---- Given information

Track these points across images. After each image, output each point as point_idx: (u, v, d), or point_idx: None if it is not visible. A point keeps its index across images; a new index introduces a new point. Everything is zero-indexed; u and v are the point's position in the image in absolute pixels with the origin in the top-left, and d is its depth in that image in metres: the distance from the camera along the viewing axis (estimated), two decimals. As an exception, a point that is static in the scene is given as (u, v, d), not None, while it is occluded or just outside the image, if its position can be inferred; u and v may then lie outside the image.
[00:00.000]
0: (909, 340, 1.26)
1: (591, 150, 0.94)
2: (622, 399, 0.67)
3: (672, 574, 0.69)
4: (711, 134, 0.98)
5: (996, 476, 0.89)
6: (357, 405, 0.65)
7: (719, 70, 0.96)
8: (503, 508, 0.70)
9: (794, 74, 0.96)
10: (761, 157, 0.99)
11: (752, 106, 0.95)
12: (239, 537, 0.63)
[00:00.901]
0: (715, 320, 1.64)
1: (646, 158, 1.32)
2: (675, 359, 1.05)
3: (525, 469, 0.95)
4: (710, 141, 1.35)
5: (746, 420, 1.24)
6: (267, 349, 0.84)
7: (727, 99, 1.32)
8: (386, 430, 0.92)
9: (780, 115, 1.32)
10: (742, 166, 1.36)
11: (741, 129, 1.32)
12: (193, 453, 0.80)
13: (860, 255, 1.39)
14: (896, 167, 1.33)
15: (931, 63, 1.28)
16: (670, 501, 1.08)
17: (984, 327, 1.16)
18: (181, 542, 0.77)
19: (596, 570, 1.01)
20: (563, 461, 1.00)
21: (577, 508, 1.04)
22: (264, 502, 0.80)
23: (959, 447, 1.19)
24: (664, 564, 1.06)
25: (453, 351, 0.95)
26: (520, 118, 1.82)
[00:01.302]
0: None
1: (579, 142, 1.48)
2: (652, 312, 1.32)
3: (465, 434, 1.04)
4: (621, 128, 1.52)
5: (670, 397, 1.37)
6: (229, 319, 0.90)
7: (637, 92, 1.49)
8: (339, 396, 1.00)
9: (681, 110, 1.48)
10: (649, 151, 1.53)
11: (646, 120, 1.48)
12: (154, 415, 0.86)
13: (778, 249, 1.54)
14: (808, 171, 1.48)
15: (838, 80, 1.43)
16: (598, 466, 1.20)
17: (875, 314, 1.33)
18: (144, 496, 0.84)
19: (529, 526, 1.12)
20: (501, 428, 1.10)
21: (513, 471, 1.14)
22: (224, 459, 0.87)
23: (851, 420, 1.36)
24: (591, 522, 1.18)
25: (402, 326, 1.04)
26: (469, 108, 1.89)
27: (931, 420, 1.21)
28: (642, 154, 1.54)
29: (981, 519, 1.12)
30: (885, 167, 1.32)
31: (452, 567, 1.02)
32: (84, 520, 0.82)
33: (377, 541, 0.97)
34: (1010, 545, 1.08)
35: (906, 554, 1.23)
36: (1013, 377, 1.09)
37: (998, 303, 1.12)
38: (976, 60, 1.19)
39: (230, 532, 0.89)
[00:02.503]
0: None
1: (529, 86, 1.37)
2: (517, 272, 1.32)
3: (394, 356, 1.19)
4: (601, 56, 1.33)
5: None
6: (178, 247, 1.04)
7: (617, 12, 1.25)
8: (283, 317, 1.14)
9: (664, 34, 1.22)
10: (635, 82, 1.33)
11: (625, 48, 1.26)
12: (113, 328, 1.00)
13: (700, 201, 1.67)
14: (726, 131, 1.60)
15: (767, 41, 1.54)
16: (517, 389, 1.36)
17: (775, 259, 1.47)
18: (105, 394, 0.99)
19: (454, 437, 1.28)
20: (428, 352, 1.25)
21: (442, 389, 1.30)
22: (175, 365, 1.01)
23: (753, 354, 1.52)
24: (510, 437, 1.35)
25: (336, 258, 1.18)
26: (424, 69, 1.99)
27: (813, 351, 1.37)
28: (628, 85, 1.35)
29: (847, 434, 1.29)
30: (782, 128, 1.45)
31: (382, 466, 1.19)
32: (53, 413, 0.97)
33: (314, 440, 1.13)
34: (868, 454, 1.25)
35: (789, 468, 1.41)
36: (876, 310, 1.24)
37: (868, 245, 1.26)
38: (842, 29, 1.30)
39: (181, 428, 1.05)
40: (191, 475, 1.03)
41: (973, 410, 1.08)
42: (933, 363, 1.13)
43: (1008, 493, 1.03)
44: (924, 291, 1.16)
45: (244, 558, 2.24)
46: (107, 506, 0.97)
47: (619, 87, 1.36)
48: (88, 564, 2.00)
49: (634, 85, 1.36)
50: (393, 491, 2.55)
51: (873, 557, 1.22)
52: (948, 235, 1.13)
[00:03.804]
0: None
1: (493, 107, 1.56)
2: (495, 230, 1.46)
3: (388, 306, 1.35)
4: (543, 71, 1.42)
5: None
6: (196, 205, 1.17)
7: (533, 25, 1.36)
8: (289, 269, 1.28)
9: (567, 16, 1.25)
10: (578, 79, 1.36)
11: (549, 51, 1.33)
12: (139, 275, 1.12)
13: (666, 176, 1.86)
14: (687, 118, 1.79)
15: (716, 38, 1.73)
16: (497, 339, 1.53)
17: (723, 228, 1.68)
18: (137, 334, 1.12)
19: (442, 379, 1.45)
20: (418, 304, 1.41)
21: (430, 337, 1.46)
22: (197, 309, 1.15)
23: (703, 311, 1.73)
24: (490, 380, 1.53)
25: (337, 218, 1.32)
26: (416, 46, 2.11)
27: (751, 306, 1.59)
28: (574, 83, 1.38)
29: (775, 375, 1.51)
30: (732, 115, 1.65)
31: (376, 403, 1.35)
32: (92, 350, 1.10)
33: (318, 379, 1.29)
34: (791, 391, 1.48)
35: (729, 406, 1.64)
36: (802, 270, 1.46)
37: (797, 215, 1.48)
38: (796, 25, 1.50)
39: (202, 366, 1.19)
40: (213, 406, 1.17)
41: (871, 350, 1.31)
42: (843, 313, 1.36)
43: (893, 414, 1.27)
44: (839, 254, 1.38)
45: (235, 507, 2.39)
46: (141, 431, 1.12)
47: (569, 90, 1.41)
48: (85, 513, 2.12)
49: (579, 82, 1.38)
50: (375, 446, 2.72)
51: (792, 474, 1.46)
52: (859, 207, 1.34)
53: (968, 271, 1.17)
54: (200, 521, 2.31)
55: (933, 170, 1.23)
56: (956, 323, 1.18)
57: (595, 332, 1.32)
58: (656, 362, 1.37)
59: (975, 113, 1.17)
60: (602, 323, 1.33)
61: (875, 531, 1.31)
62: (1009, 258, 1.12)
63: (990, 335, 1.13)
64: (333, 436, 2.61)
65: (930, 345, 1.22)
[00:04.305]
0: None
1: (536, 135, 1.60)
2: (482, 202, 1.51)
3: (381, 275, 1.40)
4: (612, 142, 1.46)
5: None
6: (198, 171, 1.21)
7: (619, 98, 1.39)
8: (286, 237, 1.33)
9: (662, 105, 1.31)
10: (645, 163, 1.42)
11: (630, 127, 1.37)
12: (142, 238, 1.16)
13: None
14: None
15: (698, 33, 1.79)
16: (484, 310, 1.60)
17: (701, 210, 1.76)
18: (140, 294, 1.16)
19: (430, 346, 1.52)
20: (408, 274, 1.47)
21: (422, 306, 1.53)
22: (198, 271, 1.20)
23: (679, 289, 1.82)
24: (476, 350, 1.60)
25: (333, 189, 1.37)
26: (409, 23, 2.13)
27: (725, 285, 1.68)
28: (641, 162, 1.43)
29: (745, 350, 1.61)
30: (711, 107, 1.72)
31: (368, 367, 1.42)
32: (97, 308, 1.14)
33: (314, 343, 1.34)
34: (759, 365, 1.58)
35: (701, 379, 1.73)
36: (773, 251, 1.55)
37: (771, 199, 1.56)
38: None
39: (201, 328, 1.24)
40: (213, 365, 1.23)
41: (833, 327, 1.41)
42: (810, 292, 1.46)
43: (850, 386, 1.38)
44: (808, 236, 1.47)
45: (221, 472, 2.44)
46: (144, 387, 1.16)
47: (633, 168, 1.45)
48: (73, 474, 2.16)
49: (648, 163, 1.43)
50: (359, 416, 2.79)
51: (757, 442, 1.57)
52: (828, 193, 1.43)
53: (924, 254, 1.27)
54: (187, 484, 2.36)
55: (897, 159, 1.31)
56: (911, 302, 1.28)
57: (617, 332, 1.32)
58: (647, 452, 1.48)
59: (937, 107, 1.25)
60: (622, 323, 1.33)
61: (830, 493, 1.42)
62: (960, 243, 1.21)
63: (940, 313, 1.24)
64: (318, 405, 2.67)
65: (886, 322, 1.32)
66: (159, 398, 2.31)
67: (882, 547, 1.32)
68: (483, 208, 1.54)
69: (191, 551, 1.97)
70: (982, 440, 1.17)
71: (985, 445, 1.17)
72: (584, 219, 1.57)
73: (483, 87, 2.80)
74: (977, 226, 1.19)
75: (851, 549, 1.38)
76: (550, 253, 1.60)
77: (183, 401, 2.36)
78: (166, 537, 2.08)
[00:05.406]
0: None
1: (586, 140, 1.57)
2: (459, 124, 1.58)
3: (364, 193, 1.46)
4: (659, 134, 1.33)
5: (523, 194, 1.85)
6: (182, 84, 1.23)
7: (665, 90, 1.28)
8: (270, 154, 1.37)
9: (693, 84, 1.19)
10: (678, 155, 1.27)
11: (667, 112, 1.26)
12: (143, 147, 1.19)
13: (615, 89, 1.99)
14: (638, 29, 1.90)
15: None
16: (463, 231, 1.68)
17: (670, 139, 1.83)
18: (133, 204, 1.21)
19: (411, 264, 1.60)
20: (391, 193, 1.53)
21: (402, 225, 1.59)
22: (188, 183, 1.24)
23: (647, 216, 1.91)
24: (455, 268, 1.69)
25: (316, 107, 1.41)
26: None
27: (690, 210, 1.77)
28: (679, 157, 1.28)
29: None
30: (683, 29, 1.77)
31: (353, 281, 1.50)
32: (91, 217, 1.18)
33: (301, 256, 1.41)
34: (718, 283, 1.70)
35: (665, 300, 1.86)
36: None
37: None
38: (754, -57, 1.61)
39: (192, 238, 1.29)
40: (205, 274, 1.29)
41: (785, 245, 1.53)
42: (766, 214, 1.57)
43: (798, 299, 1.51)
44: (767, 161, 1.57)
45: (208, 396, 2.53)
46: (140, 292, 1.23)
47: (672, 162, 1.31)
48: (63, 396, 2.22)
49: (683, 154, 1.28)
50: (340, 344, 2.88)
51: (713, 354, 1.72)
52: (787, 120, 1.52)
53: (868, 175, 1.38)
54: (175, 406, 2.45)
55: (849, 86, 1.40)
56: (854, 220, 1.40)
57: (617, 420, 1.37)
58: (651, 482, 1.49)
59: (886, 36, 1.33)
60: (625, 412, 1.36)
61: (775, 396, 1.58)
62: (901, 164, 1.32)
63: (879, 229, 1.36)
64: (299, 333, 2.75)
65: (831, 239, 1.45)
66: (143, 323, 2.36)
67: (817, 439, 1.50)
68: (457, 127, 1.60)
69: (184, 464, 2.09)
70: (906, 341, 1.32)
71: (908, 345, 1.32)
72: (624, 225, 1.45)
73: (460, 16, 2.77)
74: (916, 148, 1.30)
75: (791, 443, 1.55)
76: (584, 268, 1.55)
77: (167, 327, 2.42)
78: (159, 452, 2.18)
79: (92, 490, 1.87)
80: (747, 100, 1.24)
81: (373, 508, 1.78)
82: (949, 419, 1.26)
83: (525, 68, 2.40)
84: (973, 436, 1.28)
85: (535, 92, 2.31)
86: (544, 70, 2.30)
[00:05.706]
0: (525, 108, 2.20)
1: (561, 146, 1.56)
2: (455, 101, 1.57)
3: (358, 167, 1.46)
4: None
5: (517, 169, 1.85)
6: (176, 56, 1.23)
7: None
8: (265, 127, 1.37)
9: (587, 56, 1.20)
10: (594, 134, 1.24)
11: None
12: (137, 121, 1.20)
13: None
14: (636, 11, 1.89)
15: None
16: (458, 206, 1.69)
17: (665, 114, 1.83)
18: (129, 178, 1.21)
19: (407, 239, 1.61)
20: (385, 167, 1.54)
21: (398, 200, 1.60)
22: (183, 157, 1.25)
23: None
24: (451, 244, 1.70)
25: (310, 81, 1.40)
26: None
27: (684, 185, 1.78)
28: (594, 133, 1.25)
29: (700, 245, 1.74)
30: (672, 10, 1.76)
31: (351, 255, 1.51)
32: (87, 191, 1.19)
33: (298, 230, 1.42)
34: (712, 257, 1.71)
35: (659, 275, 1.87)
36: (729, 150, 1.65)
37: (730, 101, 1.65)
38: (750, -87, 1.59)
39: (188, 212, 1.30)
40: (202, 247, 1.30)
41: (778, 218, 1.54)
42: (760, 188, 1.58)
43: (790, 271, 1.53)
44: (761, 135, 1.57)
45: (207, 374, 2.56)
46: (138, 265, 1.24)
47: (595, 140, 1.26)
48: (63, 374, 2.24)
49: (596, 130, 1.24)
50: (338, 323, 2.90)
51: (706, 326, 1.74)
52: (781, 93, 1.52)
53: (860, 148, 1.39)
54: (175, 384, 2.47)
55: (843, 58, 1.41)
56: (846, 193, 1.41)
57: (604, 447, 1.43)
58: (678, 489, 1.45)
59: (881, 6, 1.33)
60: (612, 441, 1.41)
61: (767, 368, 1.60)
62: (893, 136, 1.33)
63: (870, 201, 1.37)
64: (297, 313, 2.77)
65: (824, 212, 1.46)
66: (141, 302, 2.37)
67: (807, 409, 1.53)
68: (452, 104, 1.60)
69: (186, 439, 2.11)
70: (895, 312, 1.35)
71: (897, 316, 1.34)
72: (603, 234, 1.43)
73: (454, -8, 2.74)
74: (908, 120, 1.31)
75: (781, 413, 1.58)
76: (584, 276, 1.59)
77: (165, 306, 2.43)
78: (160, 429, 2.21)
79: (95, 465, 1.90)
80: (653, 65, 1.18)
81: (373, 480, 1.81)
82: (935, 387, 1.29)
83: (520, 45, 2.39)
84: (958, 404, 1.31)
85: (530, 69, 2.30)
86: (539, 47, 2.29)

--------

**Aim of the exercise:** Set down exactly the lines of the data above, beginning with the line that has "65: (930, 345, 1.22)" and ending with the line that has "68: (483, 208, 1.54)", and no others.

**Response below:**
65: (930, 345, 1.22)
[00:04.305]
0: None
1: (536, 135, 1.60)
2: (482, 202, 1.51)
3: (381, 275, 1.40)
4: (612, 142, 1.46)
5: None
6: (198, 171, 1.21)
7: (619, 98, 1.39)
8: (286, 237, 1.33)
9: (662, 105, 1.31)
10: (645, 163, 1.42)
11: (630, 127, 1.37)
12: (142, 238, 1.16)
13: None
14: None
15: (698, 33, 1.79)
16: (484, 310, 1.60)
17: (701, 210, 1.76)
18: (140, 294, 1.16)
19: (430, 346, 1.52)
20: (408, 274, 1.47)
21: (422, 306, 1.53)
22: (198, 271, 1.20)
23: (679, 289, 1.82)
24: (476, 350, 1.60)
25: (333, 189, 1.37)
26: (409, 23, 2.13)
27: (725, 285, 1.68)
28: (641, 162, 1.43)
29: (745, 350, 1.61)
30: (711, 107, 1.72)
31: (368, 367, 1.42)
32: (97, 308, 1.14)
33: (314, 343, 1.34)
34: (759, 365, 1.58)
35: (701, 379, 1.73)
36: (773, 251, 1.55)
37: (771, 199, 1.56)
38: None
39: (201, 328, 1.24)
40: (213, 365, 1.23)
41: (833, 327, 1.41)
42: (810, 292, 1.46)
43: (850, 386, 1.38)
44: (808, 236, 1.47)
45: (221, 472, 2.44)
46: (144, 387, 1.16)
47: (633, 168, 1.45)
48: (73, 474, 2.16)
49: (648, 163, 1.43)
50: (359, 416, 2.79)
51: (757, 442, 1.57)
52: (828, 193, 1.43)
53: (924, 254, 1.27)
54: (187, 484, 2.36)
55: (897, 159, 1.31)
56: (911, 302, 1.28)
57: (617, 332, 1.32)
58: (647, 452, 1.48)
59: (937, 107, 1.25)
60: (622, 323, 1.33)
61: (830, 493, 1.42)
62: (960, 243, 1.21)
63: (940, 313, 1.24)
64: (318, 405, 2.67)
65: (886, 322, 1.32)
66: (159, 398, 2.31)
67: (882, 547, 1.32)
68: (483, 208, 1.54)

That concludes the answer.